= Fernando Lázaro Fernández =

Spanish journalist (1966–2025)

Fernando Lázaro Fernández (15 April 1966 – 14 June 2025) was a Spanish journalist and university professor, specialising in investigative journalism, and focused on security, terrorism, and defense.

== Life and career ==
Lázaro was born on 15 April 1966 in Logroño. After graduating from the Faculty of Communication at the University of Navarra, he began his journalistic career at the Logroño newspaper Diario de la Rioja, and at the Madrid newspaper Diario 16.

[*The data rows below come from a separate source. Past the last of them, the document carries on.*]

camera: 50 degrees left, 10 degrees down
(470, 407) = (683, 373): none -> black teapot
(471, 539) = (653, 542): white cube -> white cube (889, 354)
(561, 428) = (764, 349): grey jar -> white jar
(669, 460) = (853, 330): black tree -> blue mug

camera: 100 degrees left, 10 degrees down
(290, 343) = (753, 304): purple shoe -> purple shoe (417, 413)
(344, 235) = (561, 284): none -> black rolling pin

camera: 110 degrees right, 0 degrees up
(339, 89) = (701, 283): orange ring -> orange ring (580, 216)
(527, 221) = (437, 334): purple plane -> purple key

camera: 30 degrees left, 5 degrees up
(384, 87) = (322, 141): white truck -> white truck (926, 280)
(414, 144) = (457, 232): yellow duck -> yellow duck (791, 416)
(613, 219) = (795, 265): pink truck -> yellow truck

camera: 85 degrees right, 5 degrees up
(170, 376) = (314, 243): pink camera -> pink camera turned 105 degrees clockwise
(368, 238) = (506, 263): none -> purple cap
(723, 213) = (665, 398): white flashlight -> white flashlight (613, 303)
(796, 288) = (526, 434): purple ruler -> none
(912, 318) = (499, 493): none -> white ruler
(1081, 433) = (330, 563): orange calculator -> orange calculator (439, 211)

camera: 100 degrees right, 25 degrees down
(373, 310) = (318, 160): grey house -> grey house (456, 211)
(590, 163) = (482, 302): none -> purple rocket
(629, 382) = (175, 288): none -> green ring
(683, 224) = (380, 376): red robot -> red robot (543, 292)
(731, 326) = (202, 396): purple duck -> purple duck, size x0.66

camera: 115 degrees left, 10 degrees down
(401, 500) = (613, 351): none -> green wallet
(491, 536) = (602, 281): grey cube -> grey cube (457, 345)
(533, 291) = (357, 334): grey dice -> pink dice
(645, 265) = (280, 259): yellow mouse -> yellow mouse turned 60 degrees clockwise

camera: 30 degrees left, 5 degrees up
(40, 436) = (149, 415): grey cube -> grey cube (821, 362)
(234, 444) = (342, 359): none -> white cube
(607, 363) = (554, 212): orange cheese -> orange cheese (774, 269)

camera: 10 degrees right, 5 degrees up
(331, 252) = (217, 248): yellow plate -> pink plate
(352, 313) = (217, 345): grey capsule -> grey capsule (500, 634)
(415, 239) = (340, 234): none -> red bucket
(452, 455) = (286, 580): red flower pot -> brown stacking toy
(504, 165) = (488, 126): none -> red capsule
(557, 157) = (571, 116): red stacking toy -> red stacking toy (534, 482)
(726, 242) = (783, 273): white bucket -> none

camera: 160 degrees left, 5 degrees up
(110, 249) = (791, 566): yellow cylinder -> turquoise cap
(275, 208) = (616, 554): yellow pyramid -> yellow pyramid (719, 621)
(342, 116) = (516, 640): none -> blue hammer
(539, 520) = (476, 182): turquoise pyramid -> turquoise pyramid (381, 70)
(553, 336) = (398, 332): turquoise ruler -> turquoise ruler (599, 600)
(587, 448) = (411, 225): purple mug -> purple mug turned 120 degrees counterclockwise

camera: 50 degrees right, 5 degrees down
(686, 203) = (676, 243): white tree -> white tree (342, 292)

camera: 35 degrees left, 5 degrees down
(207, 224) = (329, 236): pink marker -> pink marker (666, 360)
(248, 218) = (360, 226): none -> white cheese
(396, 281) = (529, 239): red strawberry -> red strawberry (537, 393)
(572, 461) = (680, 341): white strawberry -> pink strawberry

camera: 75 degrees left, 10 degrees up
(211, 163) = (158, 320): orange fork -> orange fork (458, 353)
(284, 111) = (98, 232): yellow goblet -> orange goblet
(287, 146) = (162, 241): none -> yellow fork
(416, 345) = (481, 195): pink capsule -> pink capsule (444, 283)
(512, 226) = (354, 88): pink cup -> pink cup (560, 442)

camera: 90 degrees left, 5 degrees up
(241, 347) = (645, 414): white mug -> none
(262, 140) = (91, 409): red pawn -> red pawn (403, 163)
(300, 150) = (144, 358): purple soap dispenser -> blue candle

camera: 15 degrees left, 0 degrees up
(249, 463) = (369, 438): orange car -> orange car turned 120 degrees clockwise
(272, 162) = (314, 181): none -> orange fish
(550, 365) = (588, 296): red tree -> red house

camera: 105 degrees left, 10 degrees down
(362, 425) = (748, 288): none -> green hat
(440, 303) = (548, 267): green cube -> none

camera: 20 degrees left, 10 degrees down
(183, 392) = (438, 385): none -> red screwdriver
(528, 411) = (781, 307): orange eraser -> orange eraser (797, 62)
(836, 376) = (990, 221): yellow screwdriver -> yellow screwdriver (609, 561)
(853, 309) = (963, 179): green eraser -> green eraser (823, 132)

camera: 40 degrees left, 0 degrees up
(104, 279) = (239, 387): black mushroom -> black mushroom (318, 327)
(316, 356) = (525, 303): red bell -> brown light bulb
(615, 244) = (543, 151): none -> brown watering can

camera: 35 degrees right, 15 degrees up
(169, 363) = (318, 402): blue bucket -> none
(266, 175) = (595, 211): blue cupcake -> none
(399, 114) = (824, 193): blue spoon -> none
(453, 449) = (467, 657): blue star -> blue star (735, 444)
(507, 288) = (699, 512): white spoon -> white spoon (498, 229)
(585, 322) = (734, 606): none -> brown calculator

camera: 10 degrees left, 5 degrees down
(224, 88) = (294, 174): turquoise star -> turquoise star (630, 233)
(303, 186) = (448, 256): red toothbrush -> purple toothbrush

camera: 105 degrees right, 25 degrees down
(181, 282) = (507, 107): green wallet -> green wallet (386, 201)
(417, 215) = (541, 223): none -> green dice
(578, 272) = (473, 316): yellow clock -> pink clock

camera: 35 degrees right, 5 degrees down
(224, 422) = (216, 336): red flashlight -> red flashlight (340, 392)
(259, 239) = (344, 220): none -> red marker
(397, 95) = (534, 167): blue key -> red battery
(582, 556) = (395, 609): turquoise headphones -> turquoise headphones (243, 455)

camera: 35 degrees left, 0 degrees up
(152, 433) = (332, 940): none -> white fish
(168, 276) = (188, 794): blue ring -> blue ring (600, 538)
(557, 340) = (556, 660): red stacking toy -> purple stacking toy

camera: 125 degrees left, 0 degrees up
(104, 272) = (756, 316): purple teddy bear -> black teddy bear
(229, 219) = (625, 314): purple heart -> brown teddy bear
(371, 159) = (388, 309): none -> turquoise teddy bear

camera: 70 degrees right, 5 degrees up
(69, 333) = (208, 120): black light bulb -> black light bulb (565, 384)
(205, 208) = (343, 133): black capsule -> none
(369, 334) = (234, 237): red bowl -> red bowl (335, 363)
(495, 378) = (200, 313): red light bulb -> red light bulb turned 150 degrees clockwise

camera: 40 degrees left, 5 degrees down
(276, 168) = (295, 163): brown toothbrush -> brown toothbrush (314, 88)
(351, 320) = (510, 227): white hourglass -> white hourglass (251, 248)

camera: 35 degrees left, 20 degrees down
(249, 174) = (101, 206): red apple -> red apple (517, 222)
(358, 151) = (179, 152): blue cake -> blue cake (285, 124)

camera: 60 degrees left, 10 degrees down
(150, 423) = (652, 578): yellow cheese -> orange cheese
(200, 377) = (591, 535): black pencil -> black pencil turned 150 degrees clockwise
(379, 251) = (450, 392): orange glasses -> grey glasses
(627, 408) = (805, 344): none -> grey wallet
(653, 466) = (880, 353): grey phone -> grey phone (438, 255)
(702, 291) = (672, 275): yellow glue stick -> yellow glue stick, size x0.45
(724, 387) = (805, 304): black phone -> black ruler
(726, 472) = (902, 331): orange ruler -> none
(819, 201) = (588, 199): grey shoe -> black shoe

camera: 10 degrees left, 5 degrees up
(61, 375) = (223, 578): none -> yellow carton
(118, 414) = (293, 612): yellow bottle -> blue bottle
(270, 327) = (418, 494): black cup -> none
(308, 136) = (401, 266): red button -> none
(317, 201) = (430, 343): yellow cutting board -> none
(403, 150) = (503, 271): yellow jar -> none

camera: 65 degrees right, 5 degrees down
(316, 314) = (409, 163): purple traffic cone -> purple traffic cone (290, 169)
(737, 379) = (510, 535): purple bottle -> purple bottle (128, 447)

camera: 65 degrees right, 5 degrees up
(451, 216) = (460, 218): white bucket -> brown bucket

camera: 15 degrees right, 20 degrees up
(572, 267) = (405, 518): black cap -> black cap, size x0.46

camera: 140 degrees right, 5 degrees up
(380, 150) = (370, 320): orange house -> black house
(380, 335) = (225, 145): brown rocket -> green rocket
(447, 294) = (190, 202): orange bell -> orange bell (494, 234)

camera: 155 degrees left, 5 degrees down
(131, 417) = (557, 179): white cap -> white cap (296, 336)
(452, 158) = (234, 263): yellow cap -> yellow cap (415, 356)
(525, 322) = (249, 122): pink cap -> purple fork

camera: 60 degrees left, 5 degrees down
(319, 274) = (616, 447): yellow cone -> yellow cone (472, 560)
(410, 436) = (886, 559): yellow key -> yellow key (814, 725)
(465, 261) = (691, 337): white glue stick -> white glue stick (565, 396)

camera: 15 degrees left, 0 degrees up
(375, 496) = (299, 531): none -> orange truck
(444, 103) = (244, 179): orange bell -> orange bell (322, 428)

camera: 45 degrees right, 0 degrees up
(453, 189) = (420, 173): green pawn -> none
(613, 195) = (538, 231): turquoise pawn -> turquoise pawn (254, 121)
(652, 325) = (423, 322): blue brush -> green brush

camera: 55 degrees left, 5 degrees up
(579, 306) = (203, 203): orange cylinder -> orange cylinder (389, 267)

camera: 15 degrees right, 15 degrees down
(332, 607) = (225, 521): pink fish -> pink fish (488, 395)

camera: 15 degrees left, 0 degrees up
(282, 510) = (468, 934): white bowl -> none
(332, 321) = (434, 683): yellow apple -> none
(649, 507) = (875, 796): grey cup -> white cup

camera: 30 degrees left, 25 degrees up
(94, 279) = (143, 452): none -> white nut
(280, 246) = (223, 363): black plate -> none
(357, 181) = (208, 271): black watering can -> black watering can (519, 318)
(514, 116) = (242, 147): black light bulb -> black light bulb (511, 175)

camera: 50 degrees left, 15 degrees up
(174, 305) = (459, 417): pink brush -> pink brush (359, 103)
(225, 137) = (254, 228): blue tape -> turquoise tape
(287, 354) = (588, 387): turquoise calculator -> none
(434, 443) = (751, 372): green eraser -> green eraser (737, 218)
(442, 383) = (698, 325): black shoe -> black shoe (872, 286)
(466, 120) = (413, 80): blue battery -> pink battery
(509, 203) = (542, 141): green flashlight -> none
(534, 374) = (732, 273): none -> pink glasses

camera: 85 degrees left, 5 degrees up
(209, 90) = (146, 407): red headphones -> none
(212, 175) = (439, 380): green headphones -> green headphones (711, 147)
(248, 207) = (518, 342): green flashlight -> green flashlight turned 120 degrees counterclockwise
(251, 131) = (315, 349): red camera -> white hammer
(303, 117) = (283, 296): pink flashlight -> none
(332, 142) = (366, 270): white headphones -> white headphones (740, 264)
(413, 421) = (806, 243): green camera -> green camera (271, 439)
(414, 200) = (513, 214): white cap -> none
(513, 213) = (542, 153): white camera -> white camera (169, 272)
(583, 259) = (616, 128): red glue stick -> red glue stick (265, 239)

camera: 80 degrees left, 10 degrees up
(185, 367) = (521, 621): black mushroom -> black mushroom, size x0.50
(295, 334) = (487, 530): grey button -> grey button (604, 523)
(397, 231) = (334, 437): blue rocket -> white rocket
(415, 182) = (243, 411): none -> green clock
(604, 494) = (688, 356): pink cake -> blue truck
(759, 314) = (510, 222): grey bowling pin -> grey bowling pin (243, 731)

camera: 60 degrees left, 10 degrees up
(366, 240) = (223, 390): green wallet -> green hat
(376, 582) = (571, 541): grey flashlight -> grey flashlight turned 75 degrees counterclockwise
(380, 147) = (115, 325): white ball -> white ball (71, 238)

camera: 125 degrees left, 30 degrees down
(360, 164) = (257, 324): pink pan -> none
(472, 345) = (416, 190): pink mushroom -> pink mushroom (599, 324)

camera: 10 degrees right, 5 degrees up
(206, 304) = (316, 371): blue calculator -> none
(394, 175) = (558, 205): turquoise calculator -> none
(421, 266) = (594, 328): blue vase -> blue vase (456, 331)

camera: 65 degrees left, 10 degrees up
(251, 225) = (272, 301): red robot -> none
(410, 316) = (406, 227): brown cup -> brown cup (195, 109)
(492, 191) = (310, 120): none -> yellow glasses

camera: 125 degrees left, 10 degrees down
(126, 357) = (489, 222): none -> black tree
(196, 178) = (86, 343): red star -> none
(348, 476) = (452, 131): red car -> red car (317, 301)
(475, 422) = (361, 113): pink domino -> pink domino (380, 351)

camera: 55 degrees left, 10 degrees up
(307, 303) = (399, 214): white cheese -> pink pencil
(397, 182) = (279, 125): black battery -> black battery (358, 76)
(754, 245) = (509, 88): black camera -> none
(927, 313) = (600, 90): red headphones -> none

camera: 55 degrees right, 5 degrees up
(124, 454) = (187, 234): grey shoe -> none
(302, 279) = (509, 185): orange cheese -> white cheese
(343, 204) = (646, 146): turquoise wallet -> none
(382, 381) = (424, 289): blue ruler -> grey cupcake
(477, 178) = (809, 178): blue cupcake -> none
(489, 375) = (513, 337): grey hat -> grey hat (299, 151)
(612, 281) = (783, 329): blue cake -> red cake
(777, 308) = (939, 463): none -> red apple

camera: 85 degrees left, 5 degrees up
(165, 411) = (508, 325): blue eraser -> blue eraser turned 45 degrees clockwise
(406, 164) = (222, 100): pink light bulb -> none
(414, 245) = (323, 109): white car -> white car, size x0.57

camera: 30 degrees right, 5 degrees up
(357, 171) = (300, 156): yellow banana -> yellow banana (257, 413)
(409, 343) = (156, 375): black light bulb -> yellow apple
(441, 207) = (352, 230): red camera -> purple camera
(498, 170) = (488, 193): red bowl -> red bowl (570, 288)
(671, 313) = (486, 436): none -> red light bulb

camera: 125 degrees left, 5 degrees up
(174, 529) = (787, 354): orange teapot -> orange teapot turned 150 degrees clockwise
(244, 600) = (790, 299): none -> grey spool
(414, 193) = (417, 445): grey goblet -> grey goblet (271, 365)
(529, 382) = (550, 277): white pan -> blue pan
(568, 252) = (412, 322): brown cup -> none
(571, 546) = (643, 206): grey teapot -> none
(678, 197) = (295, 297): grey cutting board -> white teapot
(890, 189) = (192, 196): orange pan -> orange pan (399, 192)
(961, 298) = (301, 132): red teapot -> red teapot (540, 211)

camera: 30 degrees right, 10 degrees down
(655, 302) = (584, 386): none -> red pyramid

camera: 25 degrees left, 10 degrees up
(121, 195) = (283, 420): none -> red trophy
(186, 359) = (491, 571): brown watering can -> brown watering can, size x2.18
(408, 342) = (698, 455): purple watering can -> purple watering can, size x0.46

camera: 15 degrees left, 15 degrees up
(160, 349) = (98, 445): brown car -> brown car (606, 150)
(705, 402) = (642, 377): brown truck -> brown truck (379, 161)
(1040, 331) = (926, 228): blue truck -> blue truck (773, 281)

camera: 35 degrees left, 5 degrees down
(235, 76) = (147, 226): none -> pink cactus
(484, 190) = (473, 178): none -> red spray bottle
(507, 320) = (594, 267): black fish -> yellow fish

Subsequently, together with other journalists, he participated in the founding of the newspaper El Mundo, where he became editor-in-chief, and worked on several major stories: on the case of the tip-off to the separatist group ETA during the government of José Luis Rodríguez Zapatero, the GAL and the investigation into Lasa and Zabala, the flight of politician Jordi Pujol and his family to Andorra, and the COVID-19 pandemic in Madrid.

He was also a regular radio collaborator in various media. including: EsRadio, Televisión Española, Telemadrid, and Radio Nacional de España.

Lázaro died in Madrid on 14 June 2025, as a result of MALT lymphoma, with which he had been diagnosed in 1999. He was 59.